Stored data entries
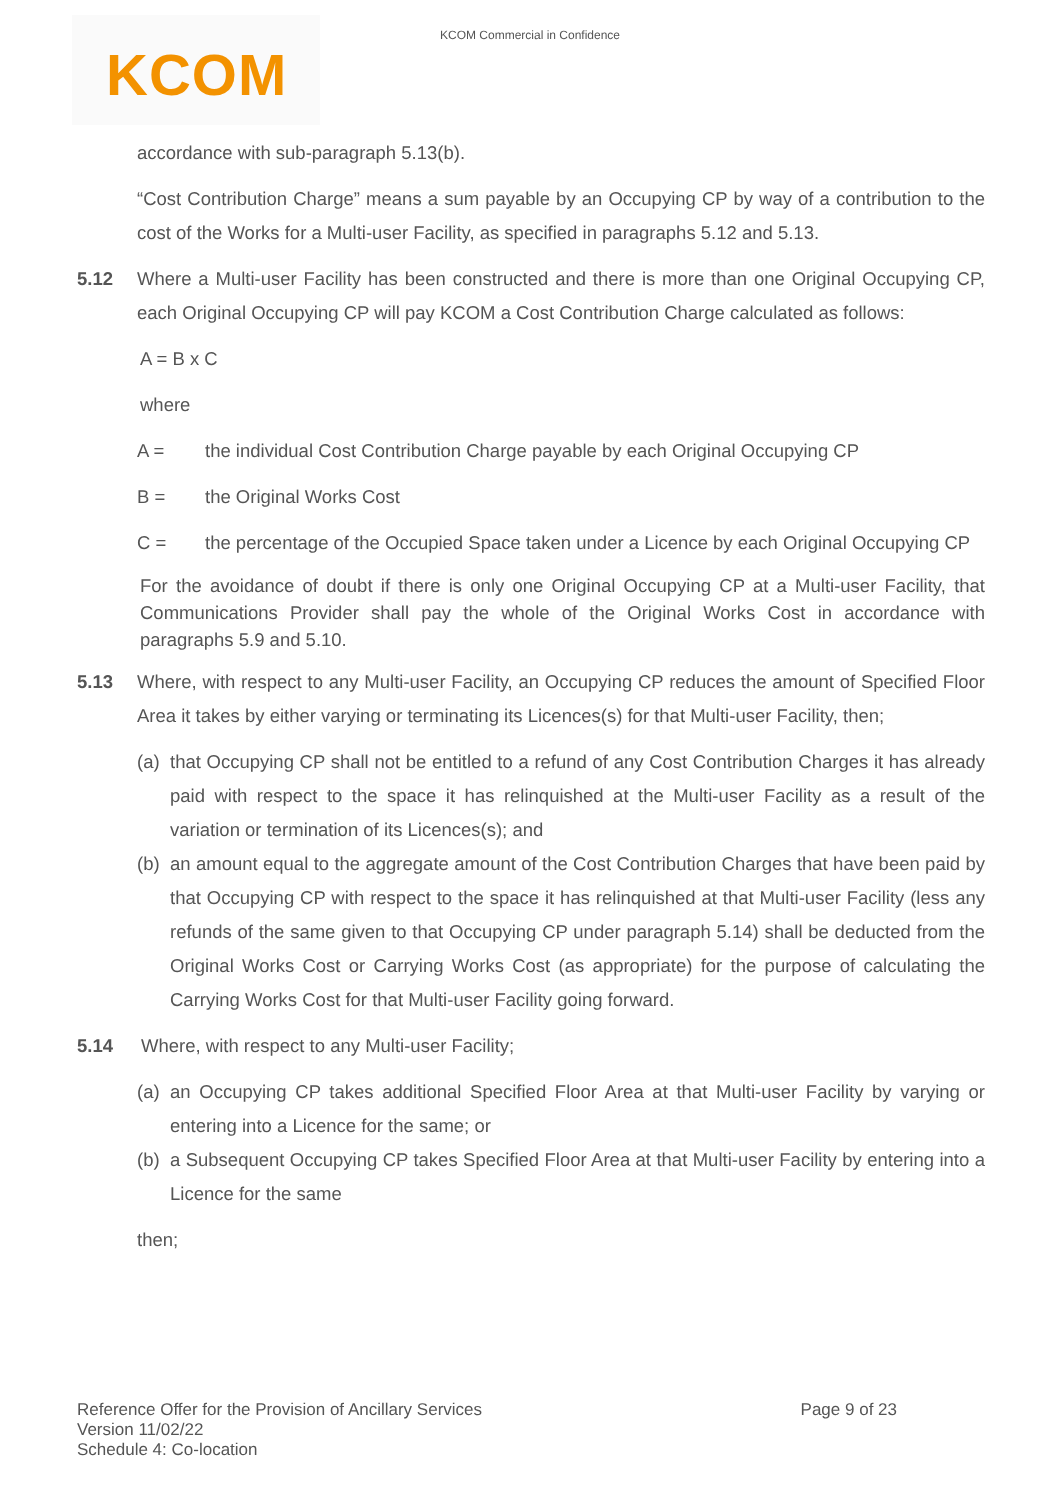KCOM
KCOM Commercial in Confidence
accordance with sub-paragraph 5.13(b).
“Cost Contribution Charge” means a sum payable by an Occupying CP by way of a contribution to the cost of the Works for a Multi-user Facility, as specified in paragraphs 5.12 and 5.13.
5.12 Where a Multi-user Facility has been constructed and there is more than one Original Occupying CP, each Original Occupying CP will pay KCOM a Cost Contribution Charge calculated as follows:
A = B x C
where
A = the individual Cost Contribution Charge payable by each Original Occupying CP
B = the Original Works Cost
C = the percentage of the Occupied Space taken under a Licence by each Original Occupying CP
For the avoidance of doubt if there is only one Original Occupying CP at a Multi-user Facility, that Communications Provider shall pay the whole of the Original Works Cost in accordance with paragraphs 5.9 and 5.10.
5.13 Where, with respect to any Multi-user Facility, an Occupying CP reduces the amount of Specified Floor Area it takes by either varying or terminating its Licences(s) for that Multi-user Facility, then;
(a) that Occupying CP shall not be entitled to a refund of any Cost Contribution Charges it has already paid with respect to the space it has relinquished at the Multi-user Facility as a result of the variation or termination of its Licences(s); and
(b) an amount equal to the aggregate amount of the Cost Contribution Charges that have been paid by that Occupying CP with respect to the space it has relinquished at that Multi-user Facility (less any refunds of the same given to that Occupying CP under paragraph 5.14) shall be deducted from the Original Works Cost or Carrying Works Cost (as appropriate) for the purpose of calculating the Carrying Works Cost for that Multi-user Facility going forward.
5.14 Where, with respect to any Multi-user Facility;
(a) an Occupying CP takes additional Specified Floor Area at that Multi-user Facility by varying or entering into a Licence for the same; or
(b) a Subsequent Occupying CP takes Specified Floor Area at that Multi-user Facility by entering into a Licence for the same
then;
Reference Offer for the Provision of Ancillary Services
Version 11/02/22
Schedule 4: Co-location
Page 9 of 23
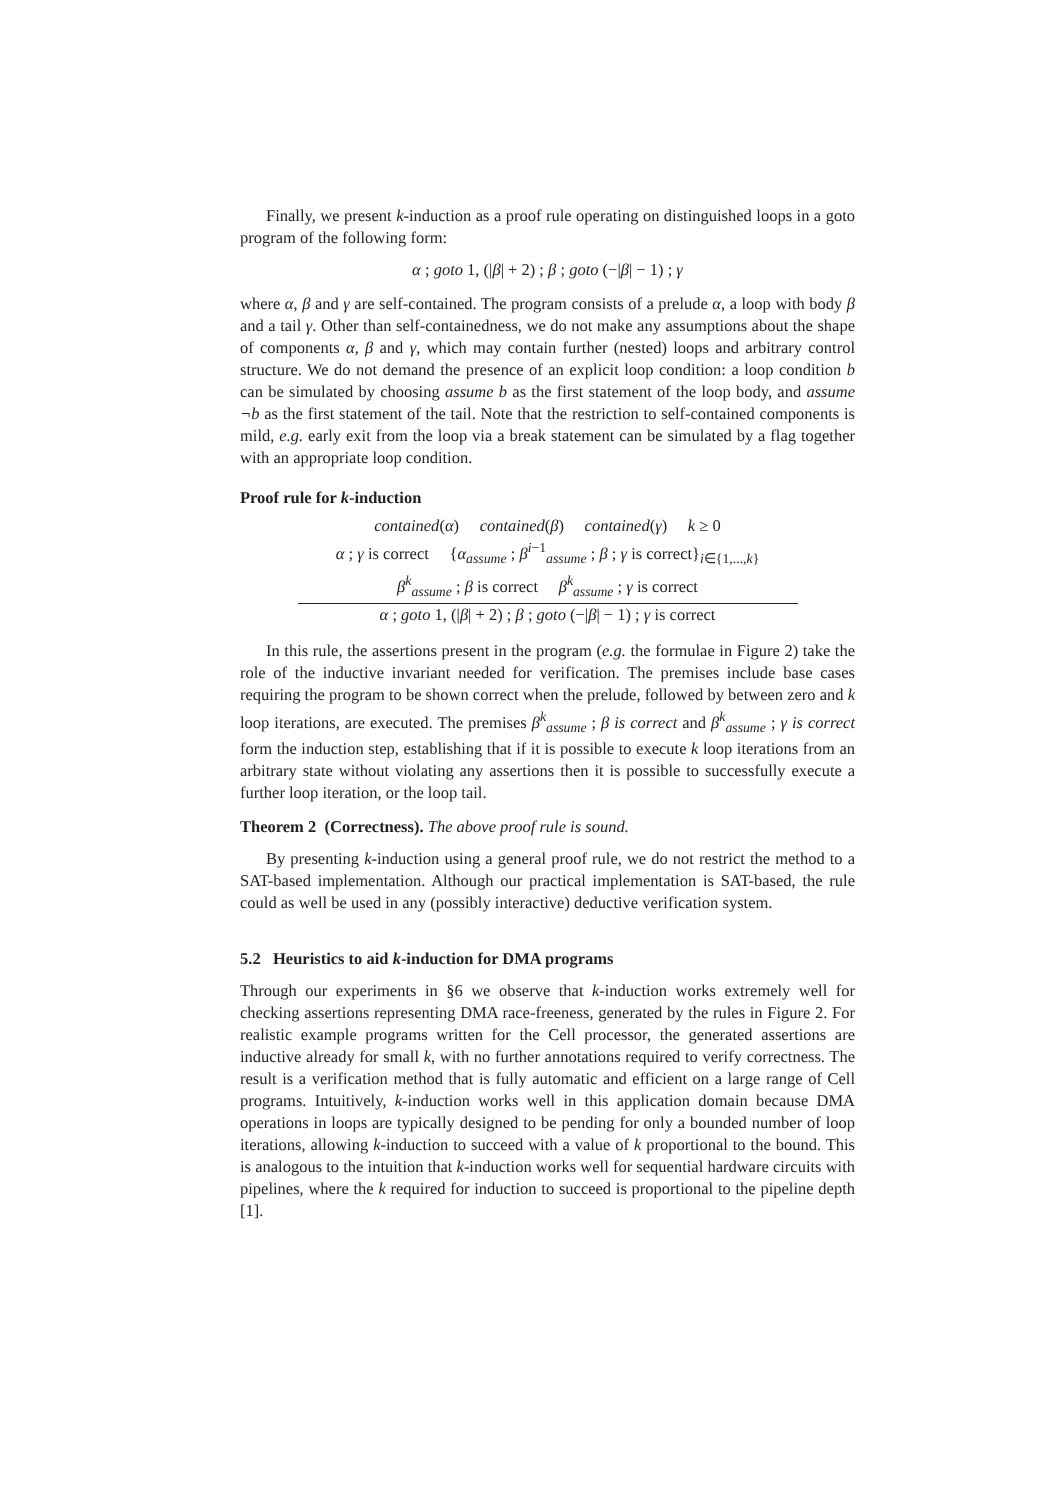Finally, we present k-induction as a proof rule operating on distinguished loops in a goto program of the following form:
α ; goto 1, (|β| + 2) ; β ; goto (−|β| − 1) ; γ
where α, β and γ are self-contained. The program consists of a prelude α, a loop with body β and a tail γ. Other than self-containedness, we do not make any assumptions about the shape of components α, β and γ, which may contain further (nested) loops and arbitrary control structure. We do not demand the presence of an explicit loop condition: a loop condition b can be simulated by choosing assume b as the first statement of the loop body, and assume ¬b as the first statement of the tail. Note that the restriction to self-contained components is mild, e.g. early exit from the loop via a break statement can be simulated by a flag together with an appropriate loop condition.
Proof rule for k-induction
contained(α) contained(β) contained(γ) k ≥ 0
α ; γ is correct {α<sub>assume</sub> ; β<sup>i−1</sup><sub>assume</sub> ; β ; γ is correct}<sub>i∈{1,...,k}</sub>
β<sup>k</sup><sub>assume</sub> ; β is correct β<sup>k</sup><sub>assume</sub> ; γ is correct
α ; goto 1, (|β| + 2) ; β ; goto (−|β| − 1) ; γ is correct
In this rule, the assertions present in the program (e.g. the formulae in Figure 2) take the role of the inductive invariant needed for verification. The premises include base cases requiring the program to be shown correct when the prelude, followed by between zero and k loop iterations, are executed. The premises β<sup>k</sup><sub>assume</sub> ; β is correct and β<sup>k</sup><sub>assume</sub> ; γ is correct form the induction step, establishing that if it is possible to execute k loop iterations from an arbitrary state without violating any assertions then it is possible to successfully execute a further loop iteration, or the loop tail.
Theorem 2 (Correctness). The above proof rule is sound.
By presenting k-induction using a general proof rule, we do not restrict the method to a SAT-based implementation. Although our practical implementation is SAT-based, the rule could as well be used in any (possibly interactive) deductive verification system.
5.2 Heuristics to aid k-induction for DMA programs
Through our experiments in §6 we observe that k-induction works extremely well for checking assertions representing DMA race-freeness, generated by the rules in Figure 2. For realistic example programs written for the Cell processor, the generated assertions are inductive already for small k, with no further annotations required to verify correctness. The result is a verification method that is fully automatic and efficient on a large range of Cell programs. Intuitively, k-induction works well in this application domain because DMA operations in loops are typically designed to be pending for only a bounded number of loop iterations, allowing k-induction to succeed with a value of k proportional to the bound. This is analogous to the intuition that k-induction works well for sequential hardware circuits with pipelines, where the k required for induction to succeed is proportional to the pipeline depth [1].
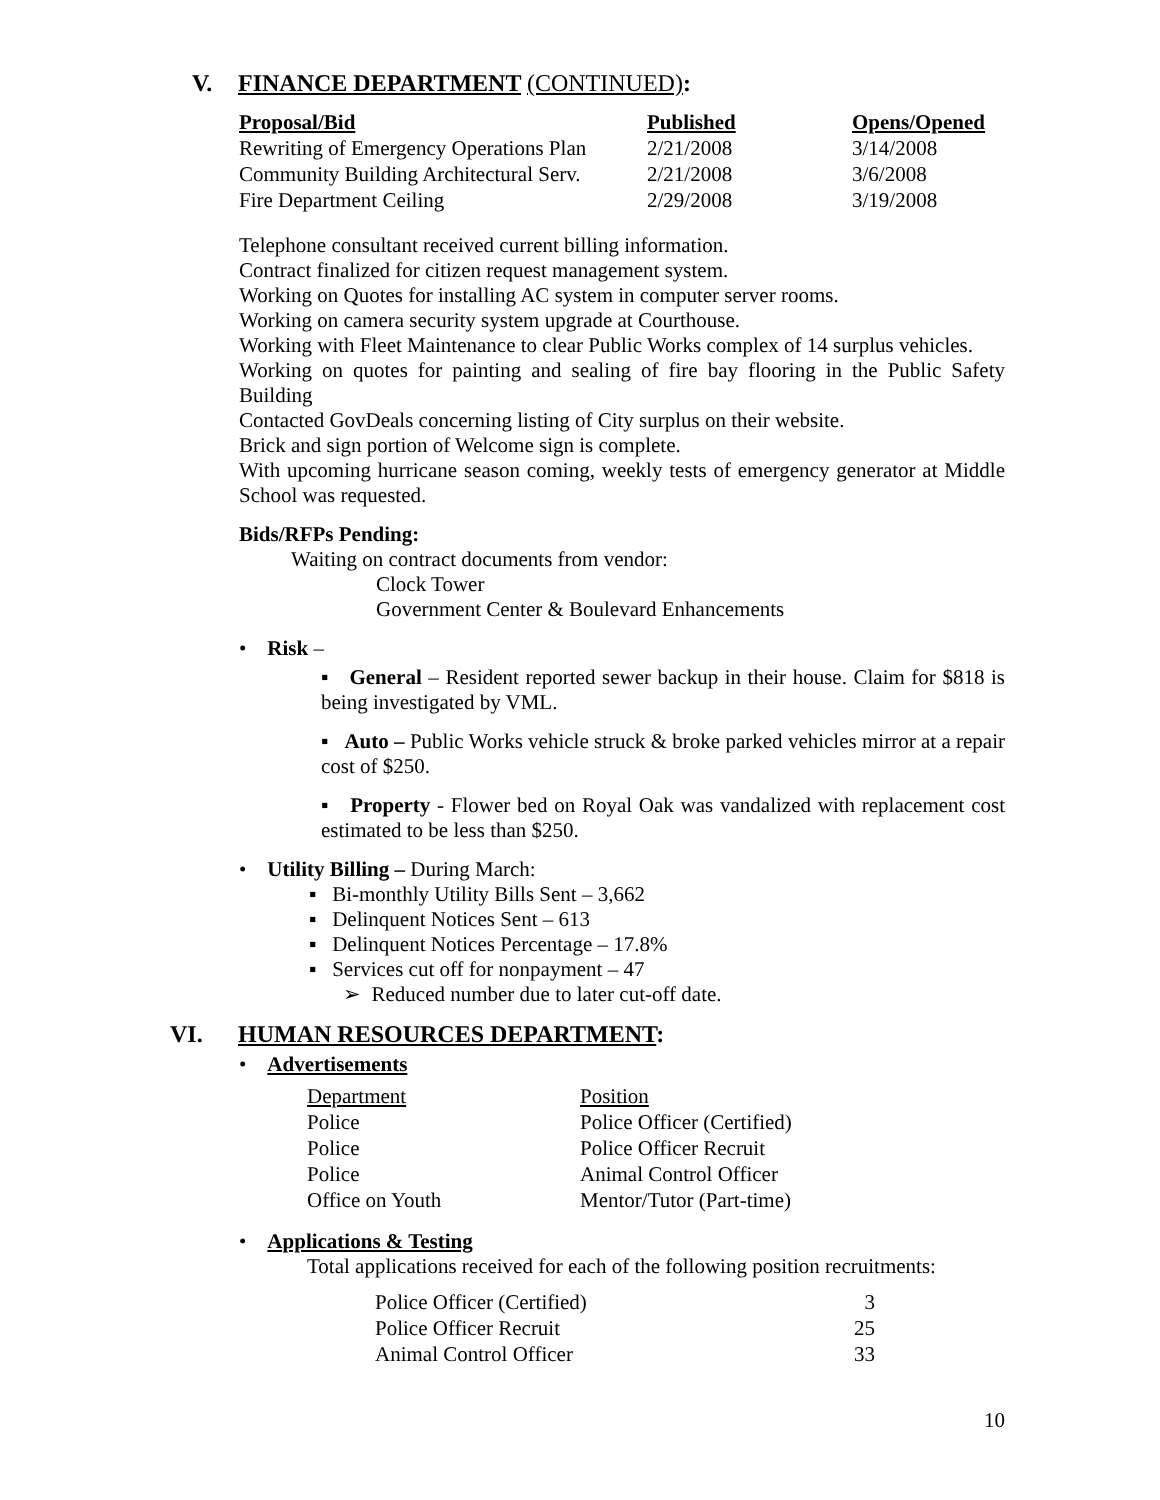V. FINANCE DEPARTMENT (CONTINUED):
| Proposal/Bid | Published | Opens/Opened |
| --- | --- | --- |
| Rewriting of Emergency Operations Plan | 2/21/2008 | 3/14/2008 |
| Community Building Architectural Serv. | 2/21/2008 | 3/6/2008 |
| Fire Department Ceiling | 2/29/2008 | 3/19/2008 |
Telephone consultant received current billing information.
Contract finalized for citizen request management system.
Working on Quotes for installing AC system in computer server rooms.
Working on camera security system upgrade at Courthouse.
Working with Fleet Maintenance to clear Public Works complex of 14 surplus vehicles.
Working on quotes for painting and sealing of fire bay flooring in the Public Safety Building
Contacted GovDeals concerning listing of City surplus on their website.
Brick and sign portion of Welcome sign is complete.
With upcoming hurricane season coming, weekly tests of emergency generator at Middle School was requested.
Bids/RFPs Pending:
Waiting on contract documents from vendor:
Clock Tower
Government Center & Boulevard Enhancements
• Risk –
▪ General – Resident reported sewer backup in their house. Claim for $818 is being investigated by VML.
▪ Auto – Public Works vehicle struck & broke parked vehicles mirror at a repair cost of $250.
▪ Property - Flower bed on Royal Oak was vandalized with replacement cost estimated to be less than $250.
• Utility Billing – During March:
▪ Bi-monthly Utility Bills Sent – 3,662
▪ Delinquent Notices Sent – 613
▪ Delinquent Notices Percentage – 17.8%
▪ Services cut off for nonpayment – 47
➢ Reduced number due to later cut-off date.
VI. HUMAN RESOURCES DEPARTMENT:
• Advertisements
| Department | Position |
| Police | Police Officer (Certified) |
| Police | Police Officer Recruit |
| Police | Animal Control Officer |
| Office on Youth | Mentor/Tutor (Part-time) |
• Applications & Testing
Total applications received for each of the following position recruitments:
| Police Officer (Certified) | 3 |
| Police Officer Recruit | 25 |
| Animal Control Officer | 33 |
10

Exercise: Where in the entries above does the word "Public" appear? Copy each line that has it.

Result below:
Working with Fleet Maintenance to clear Public Works complex of 14 surplus vehicles.
Working on quotes for painting and sealing of fire bay flooring in the Public Safety Building
▪ Auto – Public Works vehicle struck & broke parked vehicles mirror at a repair cost of $250.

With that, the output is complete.